Over the last several years, the landscape and skyline of Scottsdale has dramatically changed.
Those changes have caused public safety authorities to rethink their emergency response and firefighting strategies in what now is an urban setting filled with high-rise condominiums, hotels and retail developments.
Scottsdale leaders today will break ground on a 12,000-square-foot fire station near the northwest corner of Indian School and Miller roads. The station will serve downtown and part of south Scottsdale by 2008, enabling firefighters to be better prepared to battle high-rise structure fires.
“We’re turning into a big city,” said Scottsdale Fire Department Capt. Sean Newton, who works out of Station 601 at 2857 N. Miller Road. “When you start adding high rises, you increase the potential of receiving more emergency calls. Instead of spreading out by having about a half dozen houses in a development, you’re going up and have a denser population in one concentrated area.”
The $4.6 million Station 602 will be the first of five new stations built throughout the city under the fire department’s five-year capital improvement plan and will feature an engine crew, a ladder truck equipped with 100-foot aerial ladders and house the headquarters for the south battalion chief.
The station will be built on property west of a CVS Pharmacy and is expected to alleviate the pressure of a high number of calls at Station 601, where two engine crews and a battalion chief are stationed. Right now, that smaller station houses 13 firefighters at any time and receives well over 30 calls a day, which makes it the busiest station in the city, Newton said.
Plans for Station 602 fall in line with Fire Chief William McDonald’s goal of responding to emergencies within four minutes at least 80 percent of the time.

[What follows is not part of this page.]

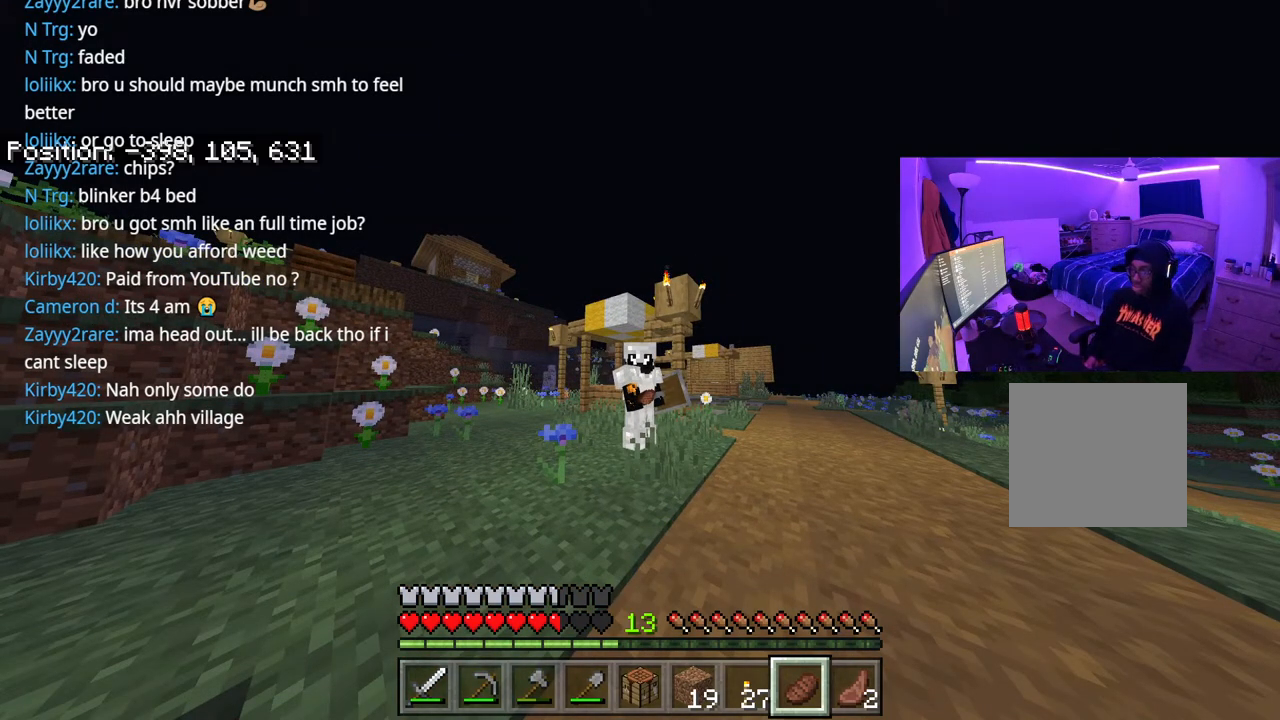
{"buttons": ["L2"], "left_stick": "center", "right_stick": "center", "events": [[333, "L2", "down"]]}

He set that goal soon after the city started its own fire department July 1, 2005, when it ended decades of service with the Rural/Metro Fire Department.

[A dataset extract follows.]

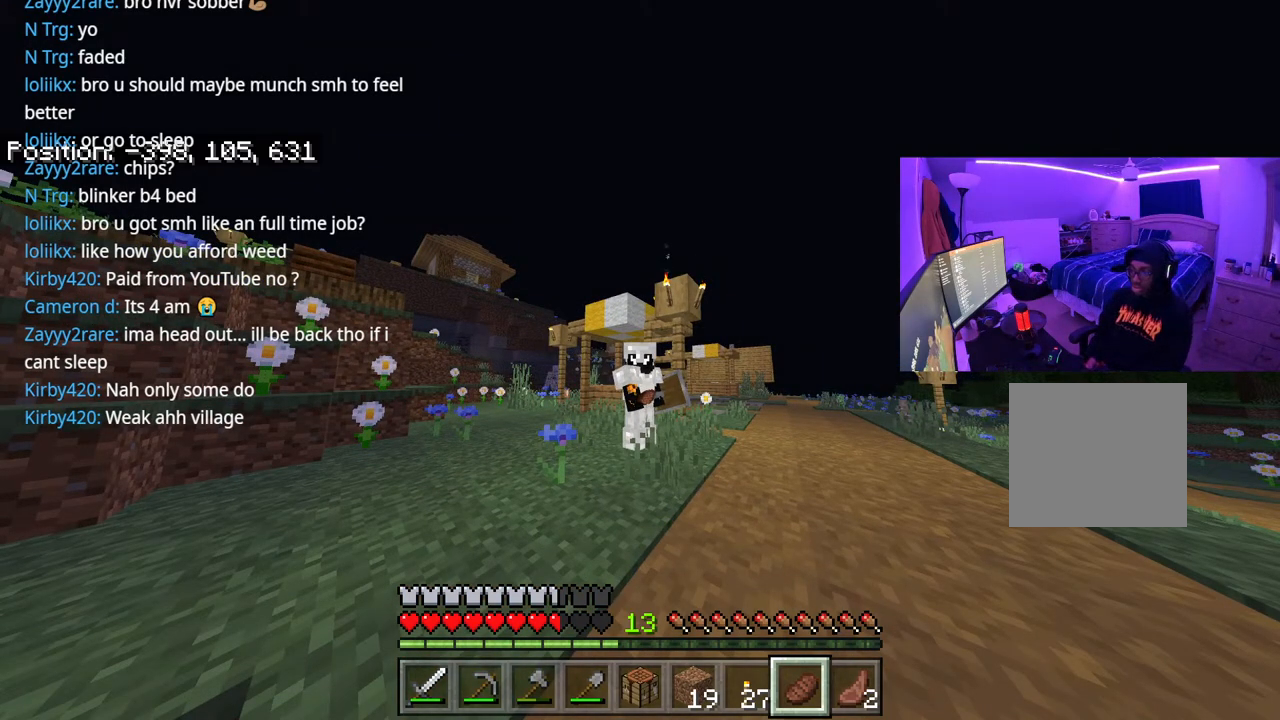
{"buttons": ["L2"], "left_stick": "center", "right_stick": "center", "events": [[50, "L2", "up"], [150, "L2", "down"], [350, "L2", "up"], [433, "L2", "down"]]}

In 2006, the city’s average response time was four minutes and 15 seconds, according to deputy chief Rod Thompson.
“Downtown Scottsdale is growing like a weed,” Thompson said. “We need to get more fire resources to that part of town sooner than later.”
Station 602 has been in the planning stages for at least three years after the city purchased the 1.4-acre site for $1.2 million about three years ago, said deputy chief Rich Upham, who is overseeing construction of the five stations.
Station 602 also will feature three bays for the fire trucks and a community meeting room for civic groups, Upham said.
“Station 602 will be the crown jewel of our stations,” said deputy chief Brian Sturdivant, who oversees training. “This will allow us to have a presence in the central downtown area, which we didn’t have before, and we’ll be able to cover a larger area. It’ll be a big move for us.”
Within the next three years, the nearly 40-year-old Station 601, is expected to be closed and some of its personnel likely will be sent to the new downtown station or to one planned for the intersection of McDowell and Miller roads that also will serve downtown and south Scottsdale near Arizona State University’s SkySong project at McDowell and Scottsdale roads.
Within the last year, all shifts of firefighters have received hands-on training inside the recently completed 13-story Scottsdale Waterfront residences at Scottsdale and Camelback roads.
Although slightly shorter in height than the older Amtrust bank building nearby, the 366-unit Scottsdale Waterfront could generate more emergency calls because they house more people, Newton said.
Fighting a fire in a highrise structure means the need of more people to do the same job.
“You have to go through more of a physical training to be able to fight a high-rise fire,” Newton said.
“The main difference is the fatigue factor. You have to make sure you’re in good enough shape to make it up the stairs. Logistically, it’s a different job. You have to familiarize yourself with the structure so you can utilize stairwells and be able to secure elevators and identify potential hazards in the buildings.”
South Scottsdale has seen about 2,600 new residential units built or planned since 2003. Of those, 2,166 are located downtown, according to a January 2006 city report.
Besides the southern stations, new ones in the north are planned for Jomax and Scottsdale roads, 100th Street and Frank Lloyd Wright Boulevard and Cave Creek and Pima roads.
Construction of the five stations will be paid for through revenue from the city’s General Fund, according to Upham.